In May, The New York Times reported that three of New York City’s largest commercial tenants — Barclays, JP Morgan Chase and Morgan Stanley — have hinted that many of their employees likely won’t be returning to the office at the level they were pre-Covid.

Until workers are able to safely return to offices, it’s impossible to tell exactly how much office space will stay vacant post-pandemic. On one hand, businesses could require more space to account for physical distancing; on the other hand, they could embrace remote working permanently, or find some middle ground that brings fewer people into the office on a daily basis.

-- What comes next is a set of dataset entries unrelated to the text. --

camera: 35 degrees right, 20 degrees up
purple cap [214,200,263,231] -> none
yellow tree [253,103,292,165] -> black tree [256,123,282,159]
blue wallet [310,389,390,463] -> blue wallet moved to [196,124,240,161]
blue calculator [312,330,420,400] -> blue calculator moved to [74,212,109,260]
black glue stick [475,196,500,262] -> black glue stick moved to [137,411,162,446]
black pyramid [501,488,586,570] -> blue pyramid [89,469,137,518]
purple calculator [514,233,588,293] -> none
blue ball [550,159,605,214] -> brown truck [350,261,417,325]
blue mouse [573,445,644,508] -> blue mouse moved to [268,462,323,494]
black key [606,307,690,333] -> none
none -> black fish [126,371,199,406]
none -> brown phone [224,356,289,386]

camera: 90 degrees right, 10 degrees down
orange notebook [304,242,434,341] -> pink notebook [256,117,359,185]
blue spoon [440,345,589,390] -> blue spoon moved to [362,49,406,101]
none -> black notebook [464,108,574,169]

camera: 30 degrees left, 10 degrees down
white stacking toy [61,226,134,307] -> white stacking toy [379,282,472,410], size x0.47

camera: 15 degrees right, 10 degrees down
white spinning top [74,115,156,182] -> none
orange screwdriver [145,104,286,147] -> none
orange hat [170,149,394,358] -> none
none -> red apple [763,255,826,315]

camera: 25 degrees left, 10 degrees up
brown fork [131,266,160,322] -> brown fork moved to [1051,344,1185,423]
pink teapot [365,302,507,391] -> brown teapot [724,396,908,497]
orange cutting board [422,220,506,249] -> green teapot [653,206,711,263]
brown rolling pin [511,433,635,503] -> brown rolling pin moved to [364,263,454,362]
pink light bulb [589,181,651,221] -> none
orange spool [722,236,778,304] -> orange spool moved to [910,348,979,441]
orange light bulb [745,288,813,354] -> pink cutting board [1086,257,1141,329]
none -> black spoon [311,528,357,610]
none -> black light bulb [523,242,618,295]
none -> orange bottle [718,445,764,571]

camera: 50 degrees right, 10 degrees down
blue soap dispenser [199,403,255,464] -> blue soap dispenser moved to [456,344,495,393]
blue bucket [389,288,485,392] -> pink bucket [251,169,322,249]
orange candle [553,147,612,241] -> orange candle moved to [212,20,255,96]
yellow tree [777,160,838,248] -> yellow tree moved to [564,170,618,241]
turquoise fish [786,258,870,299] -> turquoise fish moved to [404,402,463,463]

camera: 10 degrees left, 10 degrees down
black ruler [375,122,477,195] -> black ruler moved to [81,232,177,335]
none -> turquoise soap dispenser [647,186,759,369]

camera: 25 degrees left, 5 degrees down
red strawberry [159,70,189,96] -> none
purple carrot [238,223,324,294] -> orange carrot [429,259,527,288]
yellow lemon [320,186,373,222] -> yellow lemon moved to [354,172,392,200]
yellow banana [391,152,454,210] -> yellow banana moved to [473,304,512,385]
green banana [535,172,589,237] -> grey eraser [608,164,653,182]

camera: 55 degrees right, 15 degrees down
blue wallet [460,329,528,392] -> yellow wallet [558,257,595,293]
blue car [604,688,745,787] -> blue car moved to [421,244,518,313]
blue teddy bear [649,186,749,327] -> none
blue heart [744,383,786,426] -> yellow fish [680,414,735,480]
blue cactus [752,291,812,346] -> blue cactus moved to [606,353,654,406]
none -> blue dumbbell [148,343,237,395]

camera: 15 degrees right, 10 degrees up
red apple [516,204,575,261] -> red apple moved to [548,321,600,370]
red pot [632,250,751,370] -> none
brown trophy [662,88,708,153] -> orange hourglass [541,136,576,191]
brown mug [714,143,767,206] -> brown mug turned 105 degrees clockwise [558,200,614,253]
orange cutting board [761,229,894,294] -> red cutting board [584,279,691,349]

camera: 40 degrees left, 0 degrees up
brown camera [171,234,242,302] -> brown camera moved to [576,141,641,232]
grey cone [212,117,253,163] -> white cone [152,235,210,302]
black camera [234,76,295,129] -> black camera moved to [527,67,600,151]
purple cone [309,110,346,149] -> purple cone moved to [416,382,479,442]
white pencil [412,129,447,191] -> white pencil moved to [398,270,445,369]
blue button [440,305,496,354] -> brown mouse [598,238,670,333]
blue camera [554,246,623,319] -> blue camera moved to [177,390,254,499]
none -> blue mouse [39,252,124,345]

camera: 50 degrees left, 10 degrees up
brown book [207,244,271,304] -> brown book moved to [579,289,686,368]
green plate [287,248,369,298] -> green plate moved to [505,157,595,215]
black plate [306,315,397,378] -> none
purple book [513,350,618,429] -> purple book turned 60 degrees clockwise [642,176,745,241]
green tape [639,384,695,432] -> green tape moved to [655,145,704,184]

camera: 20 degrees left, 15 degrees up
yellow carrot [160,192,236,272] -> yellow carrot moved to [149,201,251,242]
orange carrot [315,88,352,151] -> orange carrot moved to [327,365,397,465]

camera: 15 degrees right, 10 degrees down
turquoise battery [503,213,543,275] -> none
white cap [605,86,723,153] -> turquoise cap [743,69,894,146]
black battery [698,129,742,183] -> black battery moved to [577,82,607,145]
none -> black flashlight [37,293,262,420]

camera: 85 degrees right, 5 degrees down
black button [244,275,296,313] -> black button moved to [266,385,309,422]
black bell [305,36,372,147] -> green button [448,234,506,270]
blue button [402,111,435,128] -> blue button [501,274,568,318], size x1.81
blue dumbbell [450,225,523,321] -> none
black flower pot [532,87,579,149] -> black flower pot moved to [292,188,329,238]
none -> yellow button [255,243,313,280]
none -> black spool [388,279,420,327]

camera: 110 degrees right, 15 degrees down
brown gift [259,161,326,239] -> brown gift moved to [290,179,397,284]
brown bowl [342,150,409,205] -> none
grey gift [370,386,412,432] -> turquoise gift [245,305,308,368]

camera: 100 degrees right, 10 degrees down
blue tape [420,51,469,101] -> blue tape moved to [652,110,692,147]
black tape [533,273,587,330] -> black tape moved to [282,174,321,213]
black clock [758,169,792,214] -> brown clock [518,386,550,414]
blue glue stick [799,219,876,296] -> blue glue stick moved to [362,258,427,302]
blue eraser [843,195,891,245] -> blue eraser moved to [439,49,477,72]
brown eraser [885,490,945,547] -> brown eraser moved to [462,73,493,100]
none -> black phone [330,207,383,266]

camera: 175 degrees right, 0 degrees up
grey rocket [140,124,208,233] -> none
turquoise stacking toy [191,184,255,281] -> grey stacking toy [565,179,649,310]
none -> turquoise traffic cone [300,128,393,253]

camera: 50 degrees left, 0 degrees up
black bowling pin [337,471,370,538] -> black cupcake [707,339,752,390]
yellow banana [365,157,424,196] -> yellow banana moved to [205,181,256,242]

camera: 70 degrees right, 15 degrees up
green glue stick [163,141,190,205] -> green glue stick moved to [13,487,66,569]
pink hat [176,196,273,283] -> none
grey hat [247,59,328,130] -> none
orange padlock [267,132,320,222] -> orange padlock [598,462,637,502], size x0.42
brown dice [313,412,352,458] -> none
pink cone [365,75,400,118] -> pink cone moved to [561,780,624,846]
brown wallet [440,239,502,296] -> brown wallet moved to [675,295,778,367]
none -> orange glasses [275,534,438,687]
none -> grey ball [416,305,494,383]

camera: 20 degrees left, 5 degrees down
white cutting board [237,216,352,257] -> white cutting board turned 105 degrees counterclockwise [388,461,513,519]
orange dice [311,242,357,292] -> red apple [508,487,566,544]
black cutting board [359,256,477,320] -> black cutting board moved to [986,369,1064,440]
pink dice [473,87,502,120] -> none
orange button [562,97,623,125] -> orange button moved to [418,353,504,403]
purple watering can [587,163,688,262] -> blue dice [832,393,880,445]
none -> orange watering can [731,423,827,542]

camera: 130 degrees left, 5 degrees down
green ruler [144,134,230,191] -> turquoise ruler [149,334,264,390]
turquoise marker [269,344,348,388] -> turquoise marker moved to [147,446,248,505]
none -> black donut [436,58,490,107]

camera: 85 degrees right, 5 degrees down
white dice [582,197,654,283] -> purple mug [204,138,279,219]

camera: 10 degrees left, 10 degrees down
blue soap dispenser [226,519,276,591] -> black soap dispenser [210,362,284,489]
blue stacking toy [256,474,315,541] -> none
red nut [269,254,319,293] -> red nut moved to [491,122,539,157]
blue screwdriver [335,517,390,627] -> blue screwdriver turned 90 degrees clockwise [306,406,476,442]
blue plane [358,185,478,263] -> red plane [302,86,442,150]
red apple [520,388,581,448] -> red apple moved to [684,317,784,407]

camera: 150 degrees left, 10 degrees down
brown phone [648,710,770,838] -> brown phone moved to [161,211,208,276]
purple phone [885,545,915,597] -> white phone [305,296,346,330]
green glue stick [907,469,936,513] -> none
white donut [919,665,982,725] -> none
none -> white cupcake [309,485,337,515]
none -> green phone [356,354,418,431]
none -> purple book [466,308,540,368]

“It’s tough to say anything to the office market because most people are not back working in their office yet,” says Robert Knakal, chairman of JLL Capital Markets. “There will be changes in the office market and there will likely be changes in the residential market as well in terms of how buildings are maintained, constructed, [and] designed.”

Those who do return to the office may find a reversal of recent design trends that favoured open, airy layouts with desks clustered tightly together. “The space per employee likely to go up would counterbalance the folks who are no longer coming into the office,” Knakal says.

There has been some discussion of using newly vacant office space for residential needs, and while that’s appealing to housing advocates in cities that sorely need more housing, Bill Rudin, CEO of Rudin Management Company, recently told Spectrum News that the conversion process may be too difficult to be practical.

"I don’t know the amount of buildings out there that could be adapted," he said. "It’s very complicated and expensive.

While there’s been tumult in San Francisco’s rental scene, housing developers appear to still be moving forward with their plans, says Dan Sider, director of executive programs at the SF Planning Department.

“Despite the doom and gloom that we all read about daily, our office continues to see interest from the development community – particularly larger, more established developers – in both moving ahead with existing applications and in submitting new applications for large projects,” he says.

How demand for those projects might change and what it might do to improve affordable housing is still unknown, though “demand will recover,” Sider predicts.

Johanna Flashman is a freelance writer based in Oakland, California.